:: Task material

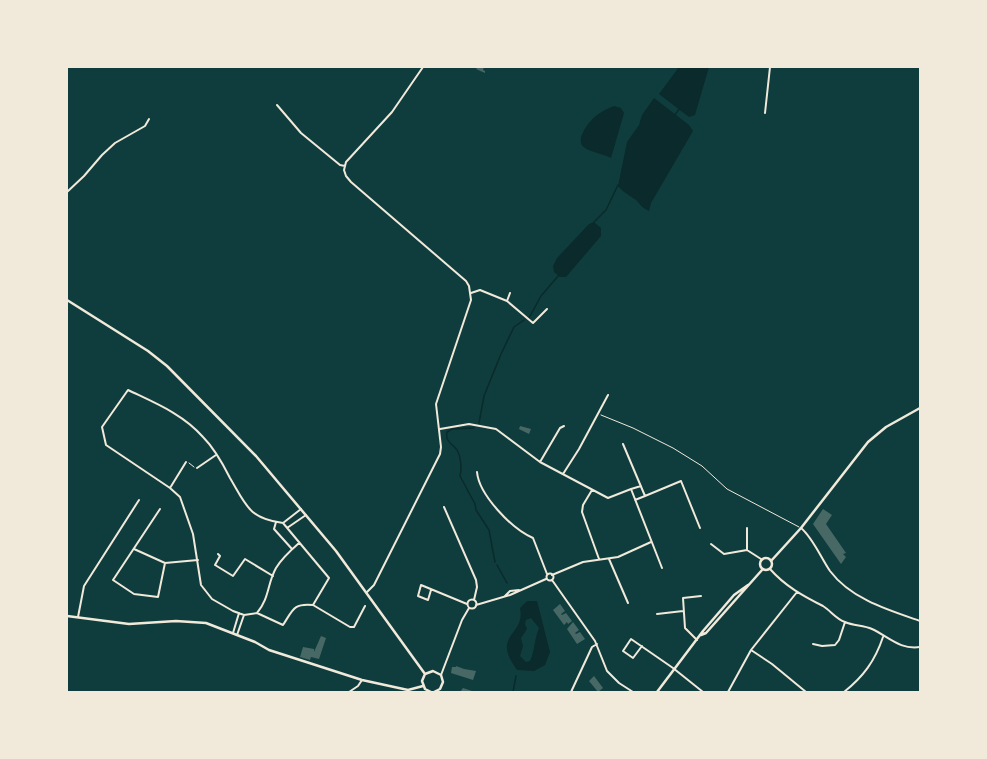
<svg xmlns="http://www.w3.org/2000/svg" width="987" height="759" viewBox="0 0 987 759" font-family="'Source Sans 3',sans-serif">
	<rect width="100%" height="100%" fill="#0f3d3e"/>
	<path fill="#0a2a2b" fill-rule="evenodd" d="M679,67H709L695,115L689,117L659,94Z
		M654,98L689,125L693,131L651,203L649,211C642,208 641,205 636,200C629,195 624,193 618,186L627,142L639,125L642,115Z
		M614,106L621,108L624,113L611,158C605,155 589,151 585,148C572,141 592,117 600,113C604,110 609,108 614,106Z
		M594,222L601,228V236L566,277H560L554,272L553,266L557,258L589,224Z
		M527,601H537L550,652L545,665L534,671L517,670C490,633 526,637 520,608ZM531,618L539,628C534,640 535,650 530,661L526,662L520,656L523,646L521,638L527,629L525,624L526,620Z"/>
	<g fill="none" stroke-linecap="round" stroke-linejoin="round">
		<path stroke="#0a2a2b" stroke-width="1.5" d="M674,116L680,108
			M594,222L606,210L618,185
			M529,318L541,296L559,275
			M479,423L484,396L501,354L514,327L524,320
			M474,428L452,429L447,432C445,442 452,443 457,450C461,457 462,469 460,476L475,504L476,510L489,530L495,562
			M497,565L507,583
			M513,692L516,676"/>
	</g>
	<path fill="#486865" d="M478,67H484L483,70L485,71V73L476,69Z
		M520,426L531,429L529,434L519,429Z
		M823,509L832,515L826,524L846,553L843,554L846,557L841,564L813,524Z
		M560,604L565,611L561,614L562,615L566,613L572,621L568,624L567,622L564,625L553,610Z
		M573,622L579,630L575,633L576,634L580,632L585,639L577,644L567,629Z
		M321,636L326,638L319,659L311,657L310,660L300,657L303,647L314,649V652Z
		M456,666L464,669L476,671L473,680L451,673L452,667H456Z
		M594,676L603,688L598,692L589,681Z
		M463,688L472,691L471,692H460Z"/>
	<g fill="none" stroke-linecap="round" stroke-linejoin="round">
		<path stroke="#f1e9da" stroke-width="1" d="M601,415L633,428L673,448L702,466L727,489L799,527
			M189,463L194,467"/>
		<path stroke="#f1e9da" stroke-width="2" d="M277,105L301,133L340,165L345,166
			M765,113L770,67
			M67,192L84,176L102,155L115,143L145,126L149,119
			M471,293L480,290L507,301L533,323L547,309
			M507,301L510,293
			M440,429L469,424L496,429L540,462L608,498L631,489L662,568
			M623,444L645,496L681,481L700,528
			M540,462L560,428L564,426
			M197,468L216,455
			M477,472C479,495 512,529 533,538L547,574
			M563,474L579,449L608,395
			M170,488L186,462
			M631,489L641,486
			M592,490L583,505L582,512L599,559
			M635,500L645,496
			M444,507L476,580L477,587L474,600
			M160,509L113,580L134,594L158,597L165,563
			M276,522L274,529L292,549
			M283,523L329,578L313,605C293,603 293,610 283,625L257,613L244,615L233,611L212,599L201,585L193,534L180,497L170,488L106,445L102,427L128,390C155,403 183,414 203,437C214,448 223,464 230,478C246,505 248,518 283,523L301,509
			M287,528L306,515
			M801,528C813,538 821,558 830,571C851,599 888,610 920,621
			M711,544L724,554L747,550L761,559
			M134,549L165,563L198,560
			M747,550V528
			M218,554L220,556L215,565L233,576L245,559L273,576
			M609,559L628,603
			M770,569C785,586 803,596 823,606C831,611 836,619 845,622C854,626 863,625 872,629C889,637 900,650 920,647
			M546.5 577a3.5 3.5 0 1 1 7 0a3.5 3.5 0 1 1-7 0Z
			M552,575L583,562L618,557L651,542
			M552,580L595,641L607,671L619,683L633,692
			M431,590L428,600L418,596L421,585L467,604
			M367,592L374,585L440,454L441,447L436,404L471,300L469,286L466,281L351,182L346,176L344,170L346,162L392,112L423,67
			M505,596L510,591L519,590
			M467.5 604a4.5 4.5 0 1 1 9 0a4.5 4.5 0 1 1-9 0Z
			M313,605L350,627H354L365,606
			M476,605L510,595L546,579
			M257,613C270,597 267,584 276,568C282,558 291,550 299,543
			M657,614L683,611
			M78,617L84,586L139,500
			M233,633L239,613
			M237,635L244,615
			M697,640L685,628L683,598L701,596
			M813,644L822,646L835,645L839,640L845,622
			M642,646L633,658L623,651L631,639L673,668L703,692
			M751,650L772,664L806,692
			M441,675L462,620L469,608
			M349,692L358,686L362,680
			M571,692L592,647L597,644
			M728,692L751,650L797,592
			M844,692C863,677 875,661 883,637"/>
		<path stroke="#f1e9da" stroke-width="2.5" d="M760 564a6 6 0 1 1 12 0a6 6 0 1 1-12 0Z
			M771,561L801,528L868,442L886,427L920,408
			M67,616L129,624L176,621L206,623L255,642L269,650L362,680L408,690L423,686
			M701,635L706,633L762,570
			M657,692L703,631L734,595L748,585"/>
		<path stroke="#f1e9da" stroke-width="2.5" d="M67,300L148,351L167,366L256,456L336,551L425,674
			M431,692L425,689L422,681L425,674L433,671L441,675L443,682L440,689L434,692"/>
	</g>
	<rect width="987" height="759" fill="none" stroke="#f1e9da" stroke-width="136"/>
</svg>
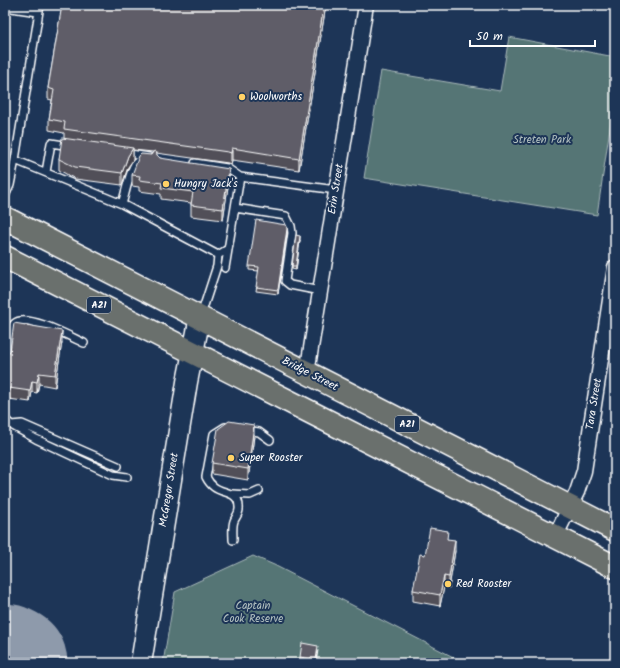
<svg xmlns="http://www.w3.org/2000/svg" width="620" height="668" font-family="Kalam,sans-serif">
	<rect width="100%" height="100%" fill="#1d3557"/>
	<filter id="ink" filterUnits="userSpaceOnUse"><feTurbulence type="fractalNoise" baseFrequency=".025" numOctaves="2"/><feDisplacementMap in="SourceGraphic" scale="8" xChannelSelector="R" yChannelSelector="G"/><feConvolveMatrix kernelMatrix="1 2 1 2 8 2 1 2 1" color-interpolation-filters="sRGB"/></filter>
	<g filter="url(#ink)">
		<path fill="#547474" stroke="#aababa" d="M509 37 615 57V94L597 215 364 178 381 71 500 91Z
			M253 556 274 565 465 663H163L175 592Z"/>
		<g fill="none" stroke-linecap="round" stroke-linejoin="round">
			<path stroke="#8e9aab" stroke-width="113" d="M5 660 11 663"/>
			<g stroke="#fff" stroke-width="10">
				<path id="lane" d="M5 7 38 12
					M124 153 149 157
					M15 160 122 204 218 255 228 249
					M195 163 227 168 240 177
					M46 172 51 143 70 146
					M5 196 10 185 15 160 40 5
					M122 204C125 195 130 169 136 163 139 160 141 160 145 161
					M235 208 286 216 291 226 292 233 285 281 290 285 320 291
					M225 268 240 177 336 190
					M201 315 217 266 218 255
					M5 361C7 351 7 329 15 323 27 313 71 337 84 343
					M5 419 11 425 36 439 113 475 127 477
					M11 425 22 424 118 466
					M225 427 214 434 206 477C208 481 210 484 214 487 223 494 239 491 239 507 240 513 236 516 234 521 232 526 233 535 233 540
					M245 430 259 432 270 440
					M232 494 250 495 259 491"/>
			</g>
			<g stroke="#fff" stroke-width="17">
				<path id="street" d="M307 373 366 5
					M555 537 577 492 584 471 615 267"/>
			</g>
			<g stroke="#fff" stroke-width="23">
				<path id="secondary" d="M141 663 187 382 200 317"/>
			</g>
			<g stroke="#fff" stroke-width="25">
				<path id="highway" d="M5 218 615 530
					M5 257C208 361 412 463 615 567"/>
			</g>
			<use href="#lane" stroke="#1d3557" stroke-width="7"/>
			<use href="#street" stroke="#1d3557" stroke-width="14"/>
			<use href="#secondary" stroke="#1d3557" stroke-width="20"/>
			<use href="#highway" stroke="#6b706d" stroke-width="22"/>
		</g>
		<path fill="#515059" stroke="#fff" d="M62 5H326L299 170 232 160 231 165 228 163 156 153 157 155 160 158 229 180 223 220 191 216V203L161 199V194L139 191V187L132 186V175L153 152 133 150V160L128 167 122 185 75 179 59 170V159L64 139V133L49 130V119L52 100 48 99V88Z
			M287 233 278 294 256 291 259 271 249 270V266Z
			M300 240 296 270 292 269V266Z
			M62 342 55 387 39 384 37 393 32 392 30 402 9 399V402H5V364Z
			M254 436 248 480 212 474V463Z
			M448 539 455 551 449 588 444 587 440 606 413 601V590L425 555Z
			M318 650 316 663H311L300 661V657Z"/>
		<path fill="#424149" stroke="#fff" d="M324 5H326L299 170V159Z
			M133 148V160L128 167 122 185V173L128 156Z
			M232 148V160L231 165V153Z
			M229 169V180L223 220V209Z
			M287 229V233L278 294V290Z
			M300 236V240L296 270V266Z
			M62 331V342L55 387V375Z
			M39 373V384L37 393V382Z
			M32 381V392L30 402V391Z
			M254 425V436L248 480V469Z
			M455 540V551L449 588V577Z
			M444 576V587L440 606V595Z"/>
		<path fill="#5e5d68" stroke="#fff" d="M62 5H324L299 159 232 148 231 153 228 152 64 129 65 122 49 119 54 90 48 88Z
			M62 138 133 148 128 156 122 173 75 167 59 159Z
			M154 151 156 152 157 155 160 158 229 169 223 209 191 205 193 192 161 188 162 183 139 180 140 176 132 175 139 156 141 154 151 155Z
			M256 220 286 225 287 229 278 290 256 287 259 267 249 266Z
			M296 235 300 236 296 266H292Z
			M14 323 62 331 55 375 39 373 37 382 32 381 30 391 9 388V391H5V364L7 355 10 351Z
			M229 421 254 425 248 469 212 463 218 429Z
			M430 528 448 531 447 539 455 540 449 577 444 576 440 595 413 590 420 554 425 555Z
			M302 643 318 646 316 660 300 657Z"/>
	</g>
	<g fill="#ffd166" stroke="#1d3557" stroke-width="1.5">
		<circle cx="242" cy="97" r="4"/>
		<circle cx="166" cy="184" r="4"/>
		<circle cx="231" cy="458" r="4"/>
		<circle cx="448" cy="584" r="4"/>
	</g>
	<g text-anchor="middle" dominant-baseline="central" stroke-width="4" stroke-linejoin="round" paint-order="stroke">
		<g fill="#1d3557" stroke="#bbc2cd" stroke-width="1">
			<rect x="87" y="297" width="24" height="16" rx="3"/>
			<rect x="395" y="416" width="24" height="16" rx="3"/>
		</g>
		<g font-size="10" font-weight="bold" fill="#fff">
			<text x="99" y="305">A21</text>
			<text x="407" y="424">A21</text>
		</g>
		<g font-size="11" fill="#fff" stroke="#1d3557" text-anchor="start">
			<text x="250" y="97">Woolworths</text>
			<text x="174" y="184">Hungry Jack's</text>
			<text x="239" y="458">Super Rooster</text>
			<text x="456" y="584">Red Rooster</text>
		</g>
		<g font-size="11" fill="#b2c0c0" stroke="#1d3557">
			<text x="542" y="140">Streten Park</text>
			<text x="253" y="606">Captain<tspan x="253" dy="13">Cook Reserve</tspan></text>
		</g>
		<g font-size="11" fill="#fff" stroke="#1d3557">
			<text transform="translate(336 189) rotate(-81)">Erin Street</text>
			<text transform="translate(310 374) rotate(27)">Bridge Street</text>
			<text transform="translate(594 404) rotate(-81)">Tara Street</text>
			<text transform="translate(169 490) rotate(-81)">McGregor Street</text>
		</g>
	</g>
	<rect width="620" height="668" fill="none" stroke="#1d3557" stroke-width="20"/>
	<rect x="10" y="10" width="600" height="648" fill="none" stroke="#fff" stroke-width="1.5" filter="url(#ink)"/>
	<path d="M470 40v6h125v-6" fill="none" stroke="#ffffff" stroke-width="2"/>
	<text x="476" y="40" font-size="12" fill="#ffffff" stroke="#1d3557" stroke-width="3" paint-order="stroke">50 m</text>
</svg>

::::
:: Task material

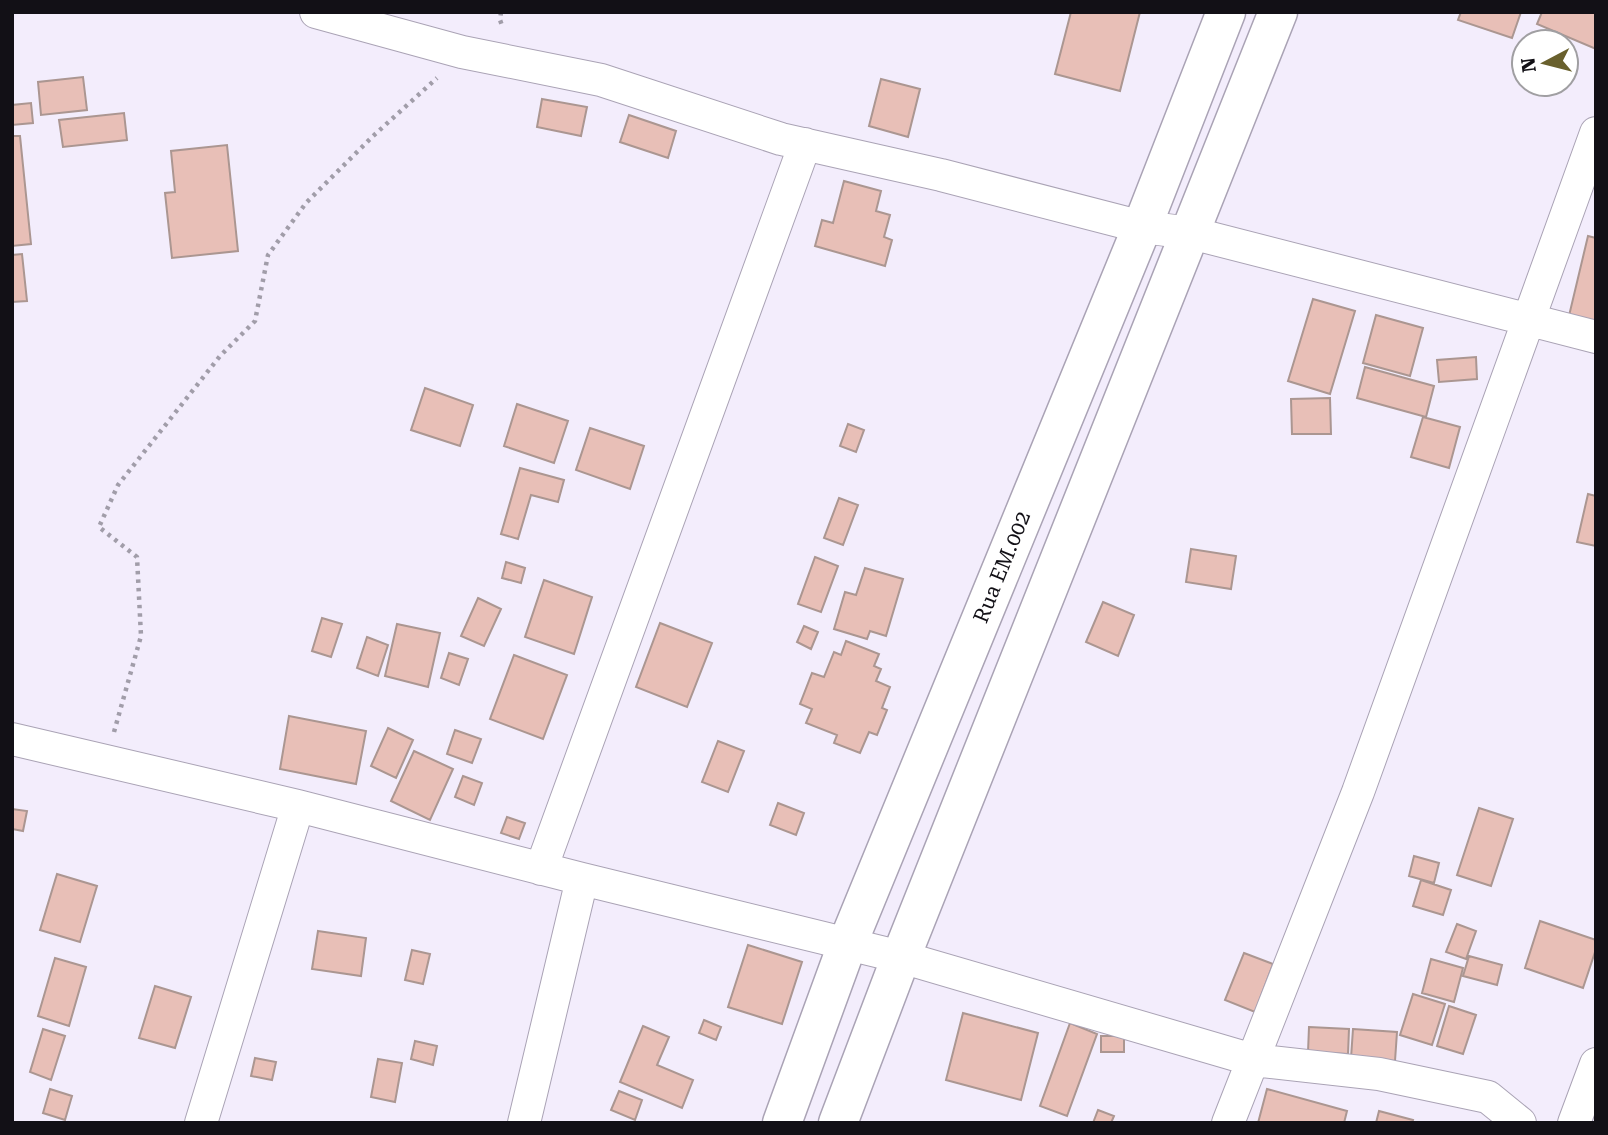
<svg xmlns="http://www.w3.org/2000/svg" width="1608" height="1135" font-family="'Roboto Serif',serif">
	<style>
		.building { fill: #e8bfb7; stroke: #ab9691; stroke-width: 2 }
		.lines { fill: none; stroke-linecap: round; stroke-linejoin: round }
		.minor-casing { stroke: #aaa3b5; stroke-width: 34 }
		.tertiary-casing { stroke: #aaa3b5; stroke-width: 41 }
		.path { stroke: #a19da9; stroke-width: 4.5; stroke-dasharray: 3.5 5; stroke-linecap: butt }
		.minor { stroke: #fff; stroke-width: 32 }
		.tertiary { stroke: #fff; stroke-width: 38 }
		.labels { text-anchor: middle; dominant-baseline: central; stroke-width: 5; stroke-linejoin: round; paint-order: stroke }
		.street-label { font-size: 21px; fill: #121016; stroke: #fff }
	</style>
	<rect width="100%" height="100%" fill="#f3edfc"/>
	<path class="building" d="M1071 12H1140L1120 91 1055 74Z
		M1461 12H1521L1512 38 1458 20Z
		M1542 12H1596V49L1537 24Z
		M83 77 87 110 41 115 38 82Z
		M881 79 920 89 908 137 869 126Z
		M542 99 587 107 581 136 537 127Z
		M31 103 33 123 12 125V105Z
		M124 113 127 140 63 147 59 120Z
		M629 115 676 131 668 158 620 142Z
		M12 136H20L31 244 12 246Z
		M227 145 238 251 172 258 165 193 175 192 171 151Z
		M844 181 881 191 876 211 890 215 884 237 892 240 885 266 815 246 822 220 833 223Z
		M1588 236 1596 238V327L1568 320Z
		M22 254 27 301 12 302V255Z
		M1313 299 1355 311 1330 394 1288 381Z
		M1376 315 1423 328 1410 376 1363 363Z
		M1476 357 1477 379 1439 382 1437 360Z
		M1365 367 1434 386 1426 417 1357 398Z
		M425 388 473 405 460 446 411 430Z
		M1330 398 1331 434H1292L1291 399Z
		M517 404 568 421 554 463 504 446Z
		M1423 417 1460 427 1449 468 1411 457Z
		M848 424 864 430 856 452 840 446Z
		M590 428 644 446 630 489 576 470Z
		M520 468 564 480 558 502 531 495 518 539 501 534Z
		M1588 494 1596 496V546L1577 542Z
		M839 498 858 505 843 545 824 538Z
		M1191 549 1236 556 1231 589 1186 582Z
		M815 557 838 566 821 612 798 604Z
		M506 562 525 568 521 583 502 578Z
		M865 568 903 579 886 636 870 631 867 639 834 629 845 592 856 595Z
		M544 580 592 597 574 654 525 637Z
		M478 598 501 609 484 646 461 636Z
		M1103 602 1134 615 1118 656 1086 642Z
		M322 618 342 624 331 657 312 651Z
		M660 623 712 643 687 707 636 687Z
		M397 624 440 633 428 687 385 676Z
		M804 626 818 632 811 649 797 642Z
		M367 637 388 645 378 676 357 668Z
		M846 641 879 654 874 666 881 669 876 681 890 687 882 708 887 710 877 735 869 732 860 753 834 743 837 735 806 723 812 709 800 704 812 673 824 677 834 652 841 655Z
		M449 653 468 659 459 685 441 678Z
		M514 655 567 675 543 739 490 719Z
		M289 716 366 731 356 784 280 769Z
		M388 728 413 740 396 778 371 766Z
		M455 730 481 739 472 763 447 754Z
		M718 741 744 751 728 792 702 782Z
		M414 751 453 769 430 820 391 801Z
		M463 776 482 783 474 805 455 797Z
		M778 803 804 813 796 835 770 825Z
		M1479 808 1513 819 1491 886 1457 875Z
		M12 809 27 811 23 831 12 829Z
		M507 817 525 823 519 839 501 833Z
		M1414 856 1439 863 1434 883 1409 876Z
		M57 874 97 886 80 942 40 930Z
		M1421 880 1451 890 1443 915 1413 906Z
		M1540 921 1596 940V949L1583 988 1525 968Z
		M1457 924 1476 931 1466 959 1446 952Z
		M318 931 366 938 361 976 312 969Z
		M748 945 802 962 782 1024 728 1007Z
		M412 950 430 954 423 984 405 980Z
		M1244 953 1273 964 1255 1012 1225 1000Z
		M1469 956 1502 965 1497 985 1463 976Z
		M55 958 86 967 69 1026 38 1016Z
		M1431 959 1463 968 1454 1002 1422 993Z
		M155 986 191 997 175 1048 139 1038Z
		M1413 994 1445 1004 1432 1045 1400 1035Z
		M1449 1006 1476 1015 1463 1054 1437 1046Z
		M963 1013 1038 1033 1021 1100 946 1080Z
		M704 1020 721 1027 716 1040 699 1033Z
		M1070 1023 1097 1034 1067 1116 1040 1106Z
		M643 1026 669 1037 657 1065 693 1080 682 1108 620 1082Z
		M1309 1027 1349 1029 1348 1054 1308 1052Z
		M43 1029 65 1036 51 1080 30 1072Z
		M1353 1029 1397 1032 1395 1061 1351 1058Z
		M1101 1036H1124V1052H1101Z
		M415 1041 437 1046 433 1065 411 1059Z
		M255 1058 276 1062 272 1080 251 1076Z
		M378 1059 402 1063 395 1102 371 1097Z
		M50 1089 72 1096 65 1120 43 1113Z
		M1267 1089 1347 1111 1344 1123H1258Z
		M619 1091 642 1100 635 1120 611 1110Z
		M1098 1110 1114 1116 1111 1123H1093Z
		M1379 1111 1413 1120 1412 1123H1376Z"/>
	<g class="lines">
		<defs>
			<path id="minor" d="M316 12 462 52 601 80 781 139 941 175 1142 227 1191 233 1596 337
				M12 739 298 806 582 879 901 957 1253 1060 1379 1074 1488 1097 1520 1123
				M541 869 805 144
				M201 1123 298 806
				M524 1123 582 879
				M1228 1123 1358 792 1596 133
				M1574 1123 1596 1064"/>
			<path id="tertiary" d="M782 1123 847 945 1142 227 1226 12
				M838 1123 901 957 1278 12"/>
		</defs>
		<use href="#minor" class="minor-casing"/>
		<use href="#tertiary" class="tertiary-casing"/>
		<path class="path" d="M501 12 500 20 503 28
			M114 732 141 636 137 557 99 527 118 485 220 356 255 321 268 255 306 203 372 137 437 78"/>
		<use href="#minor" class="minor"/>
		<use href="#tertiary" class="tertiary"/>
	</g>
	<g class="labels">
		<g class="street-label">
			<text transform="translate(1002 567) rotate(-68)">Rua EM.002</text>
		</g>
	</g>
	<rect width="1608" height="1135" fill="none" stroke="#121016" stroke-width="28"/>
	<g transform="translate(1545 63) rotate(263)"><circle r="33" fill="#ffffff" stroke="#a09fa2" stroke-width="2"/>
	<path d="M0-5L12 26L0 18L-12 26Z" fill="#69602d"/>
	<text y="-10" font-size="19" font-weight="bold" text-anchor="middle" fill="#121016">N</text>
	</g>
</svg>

::::

## [Exercise requirements]
Only the number is required: state how many lines of the entries hold the word "linecap".

## [Response to the exercise]
5